Por Juliana dos Santos Soares
14/07/2011
“O entendimento é o substituto do risco”
Antonio Gámiz, Psicoterapeuta espanhol
Por que eu me sinto dessa forma? Isso que sinto é tão estranho… É permitido? É válido? Faz algum sentido? É normal? Será que outras pessoas também são assim? Às vezes me vem uma vontade de chorar, mas acredito que não posso fazê-lo em público; por que sinto essa vontade? De onde vem isso?
Esses são questionamentos que já escutei inúmeras vezes em processos terapêuticos. Pertencem a um contexto específico, afinal a Psicoterapia é o cenário do entendimento interno, mas a maioria de nós já se flagrou com questionamentos semelhantes, nas mais diferentes situações. Há aí uma grande sede de autoconhecimento.
Tudo bem, isso é muito válido e louvável. Afinal a sabedoria socrática nos aconselha há centenas de anos: “Conhece-te a ti mesmo”. Esse é o verdadeiro caminho do crescimento. Entretanto, se uma pessoa percorre esse caminho apenas pela trilha das ideias, do entendimento racional de como funciona, isso pode se tornar contraproducente – a pessoa conhece cada vez menos de si. O apego à compreensão pode, de forma paradoxal, dificultar o seu contato com o mundo externo – afinal a pessoa está mergulhada em seus pensamentos e assim não entra em relação plena com o mundo ao seu redor – e também com seu mundo interno – pois não somos seres apenas mentais, mas também emocionais e instintivos. Novamente citarei Eduardo Galeano, sobre quem postei Aqui: “Me interessa a sabedoria que combina o cérebro com as tripas”. Somos tudo isso – cérebro, tripas, emoções e sentimentos, e tudo isso tem o seu valor.
Assim, se queremos nos conhecer de verdade um bom caminho é estarmos conscientes não apenas daquilo que acontece em nossa mente, nossos pensamentos, julgamentos e compreensões, mas também daquilo que se passa com nosso corpo: o ritmo da nossa respiração, a forma como esse corpo está no momento, as tensões presentes, as sensações de uma forma geral. E também dos nossos sentimentos, sem nenhuma análise sobre certo ou errado, adequado ou inadequado: apenas entrarmos em contato com o que somos, como somos. Simplesmente (e nem sempre isso é simples) respirar e prestar atenção.
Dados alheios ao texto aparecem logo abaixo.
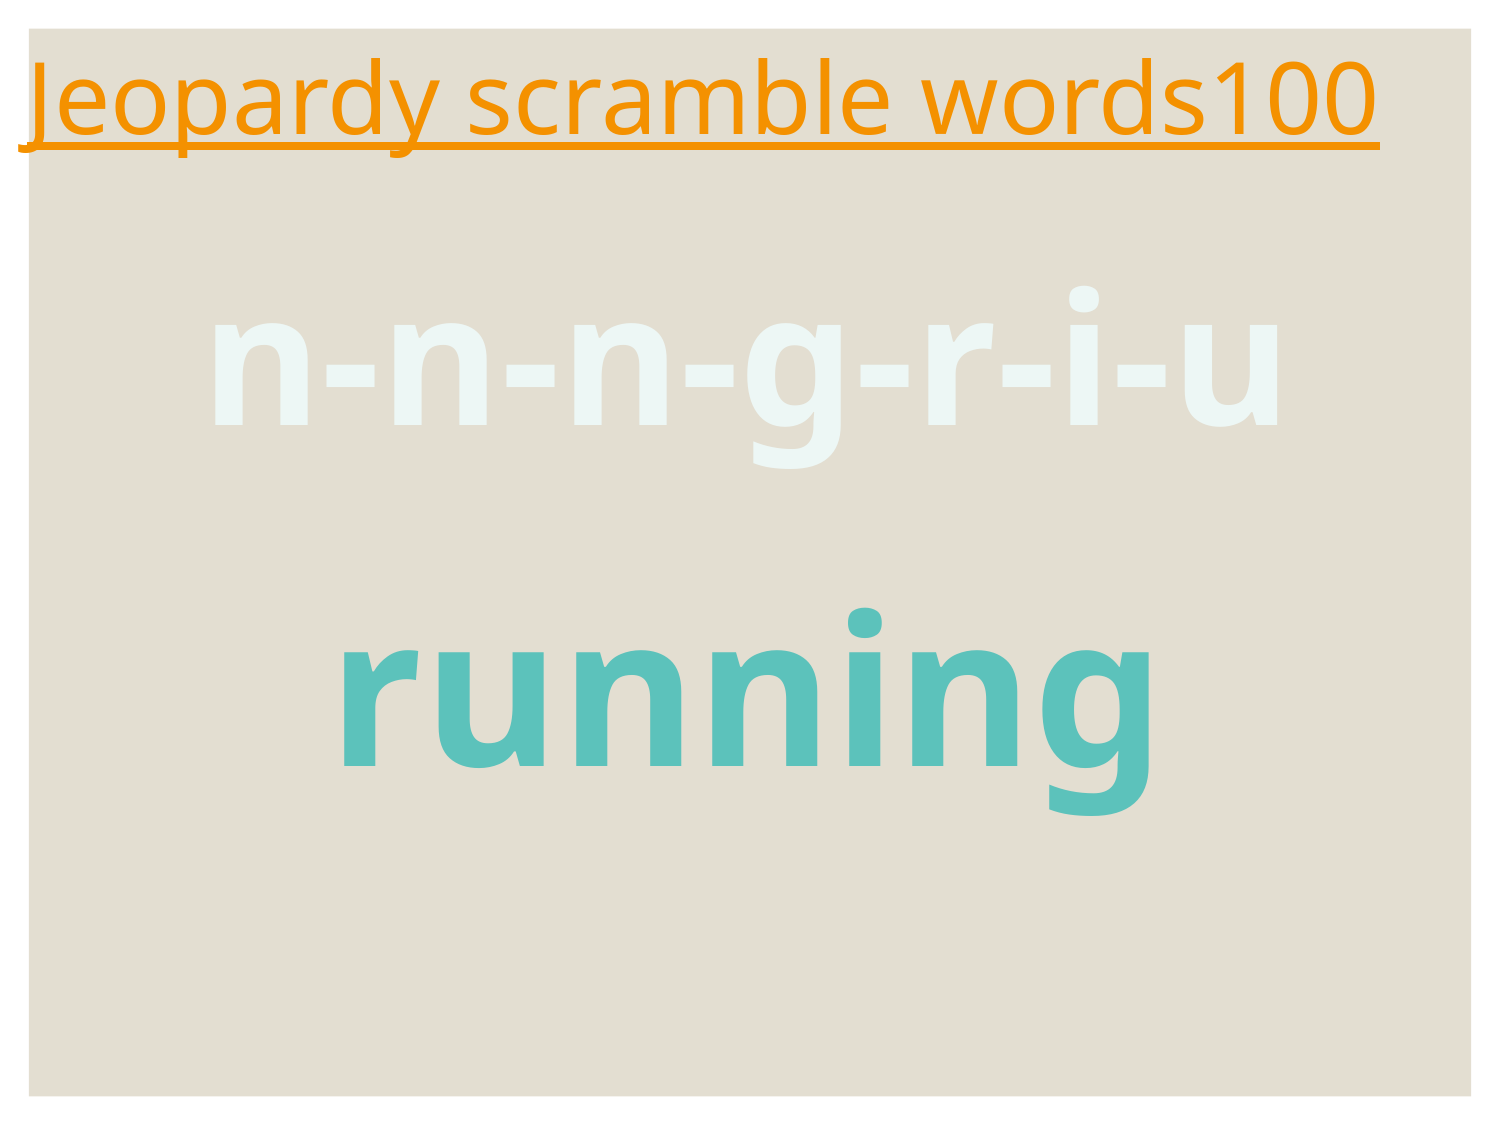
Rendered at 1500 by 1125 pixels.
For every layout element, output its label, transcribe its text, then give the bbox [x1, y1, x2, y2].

Essa experiência nem sempre parece agradável, porque pode levar a um mundo de sentimentos e sensações desconhecidos, de coisas não-postuladas e por isso muito arriscadas de se viver, por não estarem sob o nosso controle. É como em Alice no País das Maravilhas, clássico de Lewis Carroll, em que Alice mergulha nesse reino do seu interior e é revirada, cresce, encolhe, enfim, desvenda esse horizonte e é desvendada por si mesma. Na recente versão para o cinema de Tim Burton (2010) há uma fala muito significativa: “Existe um lugar como nenhum outro no planeta. Uma terra cheia de maravilhas, mistérios e perigo. Dizem que para sobreviver nesse lugar você precisa ser tão louco como um chapeleiro”.
É assim que acontece: “O entendimento é o substituto do risco”… Protege-nos dele, nos deixa mais seguros. Sem dúvidas precisamos do entendimento, bem como da segurança e do controle – numa certa medida. Mas um pouco de risco – e ouso dizer, de loucura –, quando bem equilibrados com a compreensão, só podem nos levar mais longe no nosso crescimento.